Since the outset, Michigan has tracked coronavirus cases by age, gender and race and those demographics have been used to get a full picture of disparate health outcomes for Michiganders of color and the elderly. That data confirms that people facing medical bias in other areas face disproportionate outcomes for coronavirus as well.
But there are other vulnerable groups who face barriers to access to health care the state doesn’t track. Data also isn’t gathered about transgender Michiganders, who like people with disabilities often have other health complications or barriers to access healthcare that pose the likelihood for severe inequity in coronavirus cases.
“Adults with disabilities are three times more likely than adults without disabilities to have heart disease, stroke, diabetes, or cancer than adults without disabilities and have historically lacked equitable access to the level of medical care necessary to manage these conditions,” argued a paper in the American Journal of Psychiatry. “This disproportionate toll must be offset by clarifying the extent to which preexisting health disparities are now accentuated by COVID-19 and by guarding against the compounding of inequity on the basis of limitations to in-person medical appointments and/or the rationing of intensive care.”
The Journal was particularly concerned with people with developmental disabilities, who have an even more challenging time navigating the system around coronavirus testing and treatment. That challenge hits home for Michiganders in the Blue Water area.
An outbreak in late October in St. Clair County included, for instance, the students at the Woodland Developmental Center in Marysville. Many of those students face severe, chronic health conditions that compromise their immune system, and most have social or developmental conditions that make pandemic safety protocols a challenge for Woodland staff.
Woodland students, as Americans with developmental disabilities, were three times more likely to die after being diagnosed than their peers, the New York Times found.

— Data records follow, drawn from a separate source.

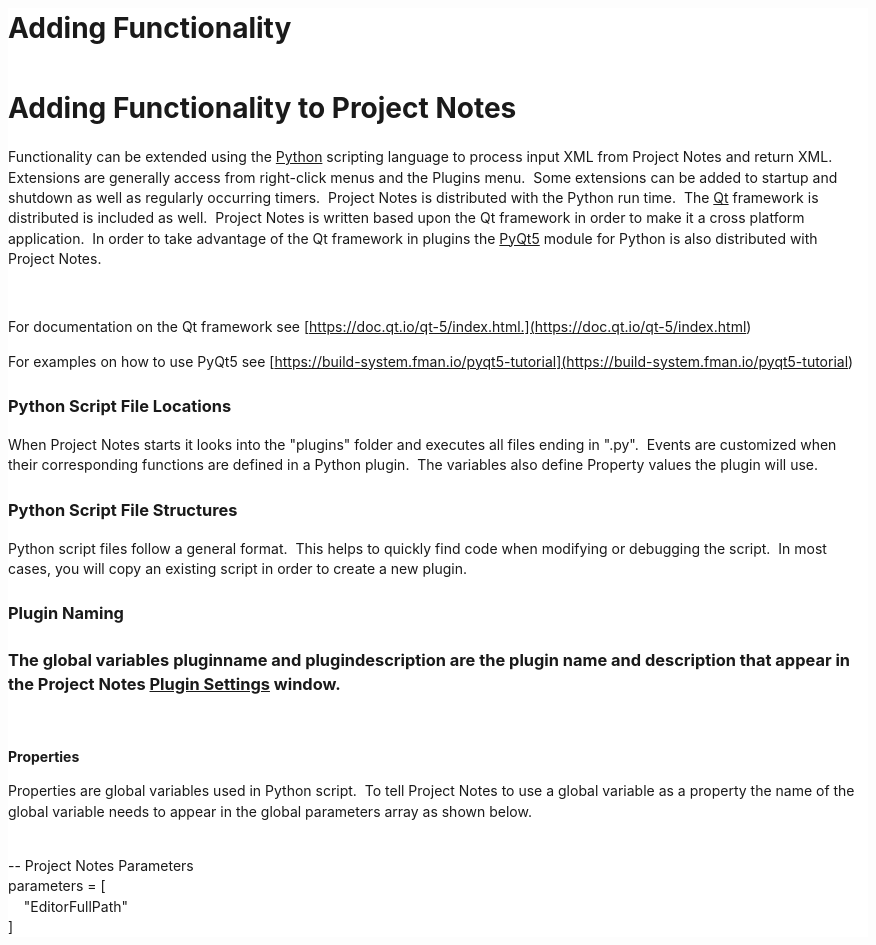 # Adding Functionality

# Adding Functionality to Project Notes

Functionality can be extended using the [Python](<www.python.org>) scripting language to process input XML from Project Notes and return XML.&nbsp; Extensions are generally access from right-click menus and the Plugins menu.&nbsp; Some extensions can be added to startup and shutdown as well as regularly occurring timers.&nbsp; Project Notes is distributed with the Python run time.&nbsp; The [Qt](<http://qt.io>) framework is distributed is included as well.&nbsp; Project Notes is written based upon the Qt framework in order to make it a cross platform application.&nbsp; In order to take advantage of the Qt framework in plugins the [PyQt5](<http://https://www.riverbankcomputing.com/software/pyqt/>) module for Python is also distributed with Project Notes.

&nbsp;

For documentation on the Qt framework see [https://doc.qt.io/qt-5/index.html.](<https://doc.qt.io/qt-5/index.html>)

For examples on how to use PyQt5 see [https://build-system.fman.io/pyqt5-tutorial](<https://build-system.fman.io/pyqt5-tutorial>)

### Python Script File Locations

When Project Notes starts it looks into the "plugins" folder and executes all files ending in ".py".&nbsp; Events are customized when their corresponding functions are defined in a Python plugin.&nbsp; The variables also define Property values the plugin will use.

### Python Script File Structures

Python script files follow a general format.&nbsp; This helps to quickly find code when modifying or debugging the script.&nbsp; In most cases, you will copy an existing script in order to create a new plugin.

### Plugin Naming
### The global variables pluginname and plugindescription are the plugin name and description that appear in the Project Notes [Plugin Settings](<PluginSettings.md>) window.&nbsp;

&nbsp;

**Properties**

Properties are global variables used in Python script.&nbsp; To tell Project Notes to use a global variable as a property the name of the global variable needs to appear in the global parameters array as shown below.

\
\-- Project Notes Parameters\
parameters = \[\
&nbsp; &nbsp; "EditorFullPath"\
\]
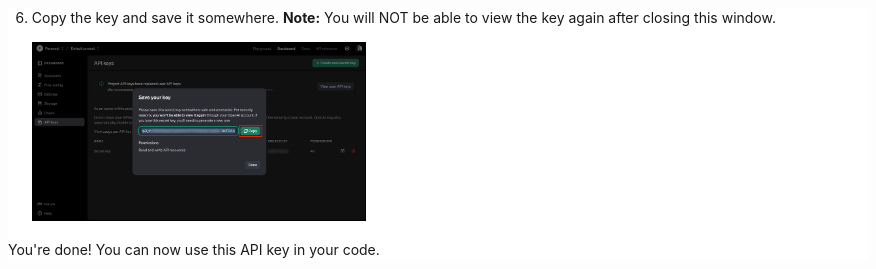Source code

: 6. Copy the key and save it somewhere. **Note:** You will NOT be able to view the key again after closing this window.

    <img src="openai_save_key.png" alt="Copying an OpenAI api key" style="width:40%;"/>


You're done! You can now use this API key in your code.
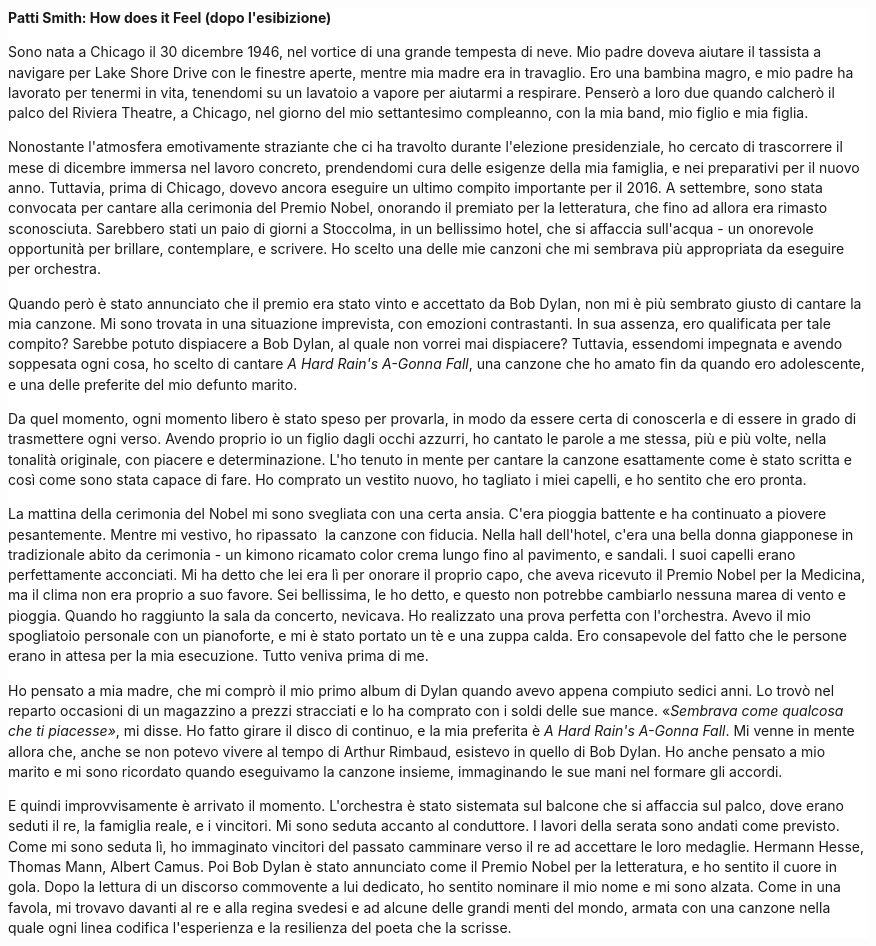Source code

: 

**Patti Smith: How does it Feel (dopo l'esibizione)**

Sono nata a Chicago il 30 dicembre 1946, nel vortice di una grande tempesta di neve. Mio padre doveva aiutare il tassista a navigare per Lake Shore Drive con le finestre aperte, mentre mia madre era in travaglio. Ero una bambina magro, e mio padre ha lavorato per tenermi in vita, tenendomi su un lavatoio a vapore per aiutarmi a respirare. Penserò a loro due quando calcherò il palco del Riviera Theatre, a Chicago, nel giorno del mio settantesimo compleanno, con la mia band, mio figlio e mia figlia.

Nonostante l'atmosfera emotivamente straziante che ci ha travolto durante l'elezione presidenziale, ho cercato di trascorrere il mese di dicembre immersa nel lavoro concreto, prendendomi cura delle esigenze della mia famiglia, e nei preparativi per il nuovo anno. Tuttavia, prima di Chicago, dovevo ancora eseguire un ultimo compito importante per il 2016. A settembre, sono stata convocata per cantare alla cerimonia del Premio Nobel, onorando il premiato per la letteratura, che fino ad allora era rimasto sconosciuta. Sarebbero stati un paio di giorni a Stoccolma, in un bellissimo hotel, che si affaccia sull'acqua - un onorevole opportunità per brillare, contemplare, e scrivere. Ho scelto una delle mie canzoni che mi sembrava più appropriata da eseguire per orchestra.

Quando però è stato annunciato che il premio era stato vinto e accettato da Bob Dylan, non mi è più sembrato giusto di cantare la mia canzone. Mi sono trovata in una situazione imprevista, con emozioni contrastanti. In sua assenza, ero qualificata per tale compito? Sarebbe potuto dispiacere a Bob Dylan, al quale non vorrei mai dispiacere? Tuttavia, essendomi impegnata e avendo soppesata ogni cosa, ho scelto di cantare _A Hard Rain's A-Gonna Fall_, una canzone che ho amato fin da quando ero adolescente, e una delle preferite del mio defunto marito.

Da quel momento, ogni momento libero è stato speso per provarla, in modo da essere certa di conoscerla e di essere in grado di trasmettere ogni verso. Avendo proprio io un figlio dagli occhi azzurri, ho cantato le parole a me stessa, più e più volte, nella tonalità originale, con piacere e determinazione. L'ho tenuto in mente per cantare la canzone esattamente come è stato scritta e così come sono stata capace di fare. Ho comprato un vestito nuovo, ho tagliato i miei capelli, e ho sentito che ero pronta.

La mattina della cerimonia del Nobel mi sono svegliata con una certa ansia. C'era pioggia battente e ha continuato a piovere pesantemente. Mentre mi vestivo, ho ripassato  la canzone con fiducia. Nella hall dell'hotel, c'era una bella donna giapponese in tradizionale abito da cerimonia - un kimono ricamato color crema lungo fino al pavimento, e sandali. I suoi capelli erano perfettamente acconciati. Mi ha detto che lei era lì per onorare il proprio capo, che aveva ricevuto il Premio Nobel per la Medicina, ma il clima non era proprio a suo favore. Sei bellissima, le ho detto, e questo non potrebbe cambiarlo nessuna marea di vento e pioggia. Quando ho raggiunto la sala da concerto, nevicava. Ho realizzato una prova perfetta con l'orchestra. Avevo il mio spogliatoio personale con un pianoforte, e mi è stato portato un tè e una zuppa calda. Ero consapevole del fatto che le persone erano in attesa per la mia esecuzione. Tutto veniva prima di me.

Ho pensato a mia madre, che mi comprò il mio primo album di Dylan quando avevo appena compiuto sedici anni. Lo trovò nel reparto occasioni di un magazzino a prezzi stracciati e lo ha comprato con i soldi delle sue mance. «_Sembrava come qualcosa che ti piacesse»_, mi disse. Ho fatto girare il disco di continuo, e la mia preferita è _A Hard Rain's A-Gonna Fall_. Mi venne in mente allora che, anche se non potevo vivere al tempo di Arthur Rimbaud, esistevo in quello di Bob Dylan. Ho anche pensato a mio marito e mi sono ricordato quando eseguivamo la canzone insieme, immaginando le sue mani nel formare gli accordi.

E quindi improvvisamente è arrivato il momento. L'orchestra è stato sistemata sul balcone che si affaccia sul palco, dove erano seduti il re, la famiglia reale, e i vincitori. Mi sono seduta accanto al conduttore. I lavori della serata sono andati come previsto. Come mi sono seduta lì, ho immaginato vincitori del passato camminare verso il re ad accettare le loro medaglie. Hermann Hesse, Thomas Mann, Albert Camus. Poi Bob Dylan è stato annunciato come il Premio Nobel per la letteratura, e ho sentito il cuore in gola. Dopo la lettura di un discorso commovente a lui dedicato, ho sentito nominare il mio nome e mi sono alzata. Come in una favola, mi trovavo davanti al re e alla regina svedesi e ad alcune delle grandi menti del mondo, armata con una canzone nella quale ogni linea codifica l'esperienza e la resilienza del poeta che la scrisse.

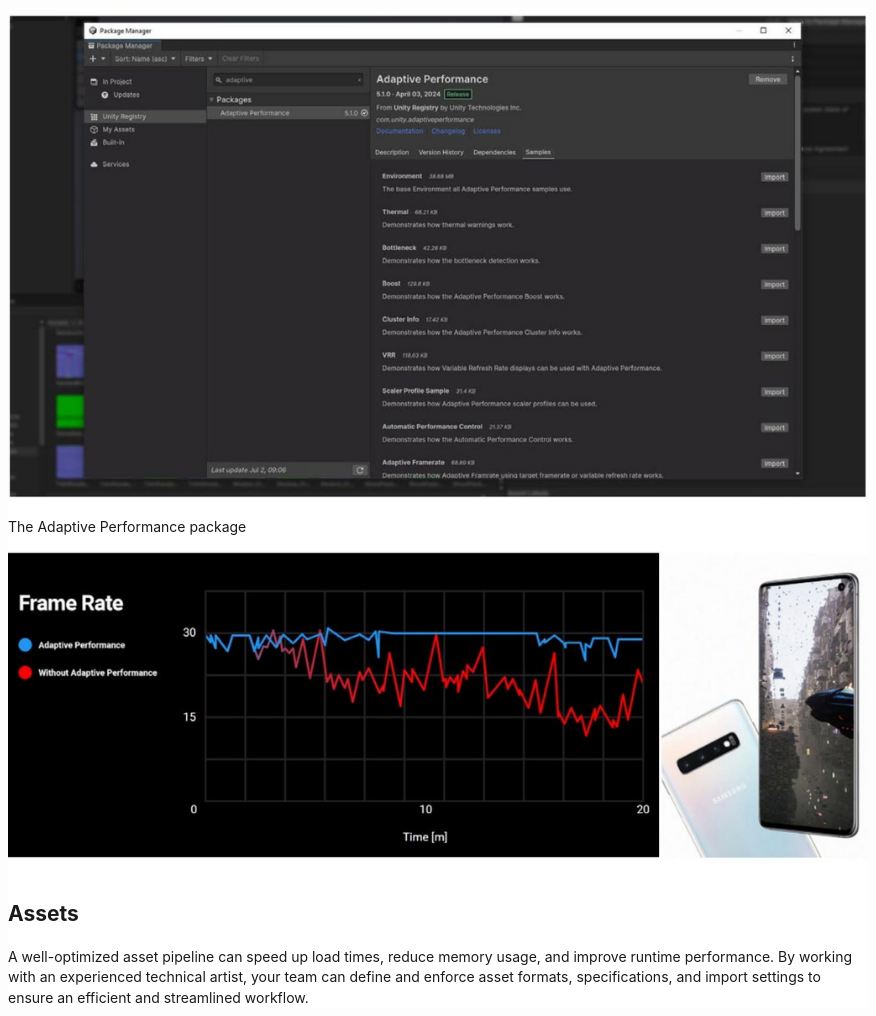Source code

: ![](_page_25_Picture_3.jpeg)

The Adaptive Performance package

![](_page_25_Figure_5.jpeg)

## <span id="page-26-0"></span>Assets

A well-optimized asset pipeline can speed up load times, reduce memory usage, and improve runtime performance. By working with an experienced technical artist, your team can define and enforce asset formats, specifications, and import settings to ensure an efficient and streamlined workflow.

So addressing those inequities matters. And overtures have been made toward doing so. In April, Gov,. Gretchen Whitmer signed an executive order committing the state to an antidiscrimination policy and ordered the creation of plans to ensure equitable access to health, but without data on what inequities exist, addressing them is a monumental challenge, DDP argues.
“Without tracking the disability status of COVID patients, the state does not even have a baseline from which to measure how we are doing as a community,” Cosma said.
And, with the Michigan Supreme Court overturning many of Gov. Whitmer’s coronavirus protections, DDP says there’s an imminent need for the Michigan Department of Health and Human Services to reissue that commitment to equitable access.
Though if there is a silver lining to be found, the World Bank says it’s an opportunity in this moment to develop empathy for the daily lives of people with disabilities. In a way, social distancing resembles the kind of challenges faced every day by other Michiganders.
“For the first time, the world has experienced self-isolation. Being a wheelchair user myself for the past 12 years, I know exactly how it feels,” Muniba Mazari, a disability champion and UN Women Goodwill Ambassador from Pakistan, said to the World Bank. “Let’s be more kind and be more accepting towards one another. Now is the time to be more considerate and more empathetic.”
Michiganders can consult the state’s website for coronavirus resources.